Als Mitglied einer bestimmten Konfession und damit als Anhänger einer politischen Haltung zu gelten, kann gefährlich sein. Die UN-Mitarbeiter zählten für ihren Bericht mehr als zehn Bombenanschläge in Wohnvierteln von Minderheiten oder nahe religiösen Stätten. Diese Sprengsätze hätten keinerlei militärischen Sinn, sondern sollten lediglich die religiösen Spannungen erhöhen. Vielerorts seien Kranke und Verwundete wegen ihrer Religionszugehörigkeit nicht behandelt worden. Oft trauten sich dem UN-Bericht zufolge Kranke und Verletzte gar nicht in staatliche Kliniken, weil sie aufgrund ihrer Religion Festnahme oder Folter fürchteten. 

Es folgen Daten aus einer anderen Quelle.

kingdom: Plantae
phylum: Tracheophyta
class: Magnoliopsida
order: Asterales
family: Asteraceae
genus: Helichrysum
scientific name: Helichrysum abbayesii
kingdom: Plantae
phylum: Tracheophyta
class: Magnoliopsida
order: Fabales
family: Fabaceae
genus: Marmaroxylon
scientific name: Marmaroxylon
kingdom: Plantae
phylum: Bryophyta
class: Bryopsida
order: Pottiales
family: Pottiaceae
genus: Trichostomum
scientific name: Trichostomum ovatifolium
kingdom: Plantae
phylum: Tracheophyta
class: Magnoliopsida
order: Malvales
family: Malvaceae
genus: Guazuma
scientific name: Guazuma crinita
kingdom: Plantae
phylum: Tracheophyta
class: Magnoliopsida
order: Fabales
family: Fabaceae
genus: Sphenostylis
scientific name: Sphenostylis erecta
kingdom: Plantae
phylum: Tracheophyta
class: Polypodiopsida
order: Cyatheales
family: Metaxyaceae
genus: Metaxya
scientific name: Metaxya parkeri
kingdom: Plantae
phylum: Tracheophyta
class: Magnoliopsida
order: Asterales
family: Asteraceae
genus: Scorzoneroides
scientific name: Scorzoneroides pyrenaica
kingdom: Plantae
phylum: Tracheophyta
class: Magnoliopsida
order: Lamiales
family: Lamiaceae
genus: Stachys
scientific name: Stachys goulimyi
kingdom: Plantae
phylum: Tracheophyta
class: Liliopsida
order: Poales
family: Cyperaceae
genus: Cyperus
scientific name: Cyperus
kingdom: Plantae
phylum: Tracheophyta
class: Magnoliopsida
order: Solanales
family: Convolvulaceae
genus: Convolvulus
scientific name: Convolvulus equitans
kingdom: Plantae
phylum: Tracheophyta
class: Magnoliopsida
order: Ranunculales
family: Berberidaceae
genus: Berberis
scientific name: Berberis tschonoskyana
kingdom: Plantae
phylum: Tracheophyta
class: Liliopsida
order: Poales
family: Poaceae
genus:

Syriens Präsident Assad (M.) und Großmufti Hassun (r.) in einer Moschee 2006 (Foto: dpa)
Syriens Präsident Assad (M.) und Großmufti Hassun (r.) in einer MoscheeBild: picture-alliance/dpa

Das Schicksal der Alawiten ist mit dem Regime verknüpft

Die Lage der Minderheiten ist sehr unterschiedlich. Das Schicksal der alawitischen Gemeinschaft, die vor mehr als tausend Jahren aus dem Schiitentum entstand, ist Lund zufolge eng mit dem Regime verknüpft. Stürze die Regierung, würden die Alawiten mit in den Abgrund gerissen. Mit den Drusen, die im Süden des Landes leben, sei das anders. Auch die Drusen seien überwiegend auf Seiten der Regierung.  "Aber wenn das Regime fällt, könnten sie sich vielleicht auch abspalten und selbst zu regieren versuchen", sagt der Forscher, der für die Europäische Stiftung für fortschrittliche Studien (FEPS) einen Bericht über Syriens Opposition verfasst hat.

Auch den Kurden im Norden des Landes wird nachgesagt, dass sie sich in einem zerfallenden Syrien selbstständig machen könnten. Das kommt für die Christen nicht in Frage. Sie sind über viele Städte und Dörfer verstreut. Pfarrer Awad klammert sich an die Hoffnung einer Einigung zwischen Regierung und dem friedlichen Teil der Opposition. Dazu verweist er auf den Großmufti als obersten Vertreter der Sunniten. Dieser habe für ein friedliches Zusammenleben aller Syrer geworben.

Danach sieht es jedoch nicht aus. Der Krieg werde weiter entlang konfessioneller Linien geführt, erwartet Lund. Die Situation erinnere an bestimmte Phasen der Konflikte im Libanon und Irak. Religiöse und dschihadistische Gruppen wie Al-Kaida könnten in einem solchen Umfeld aufblühen. "Sie werden immer stärker, wenn es einen Krieg zwischen verschiedenen religiösen Gruppen gibt", sagt Lund.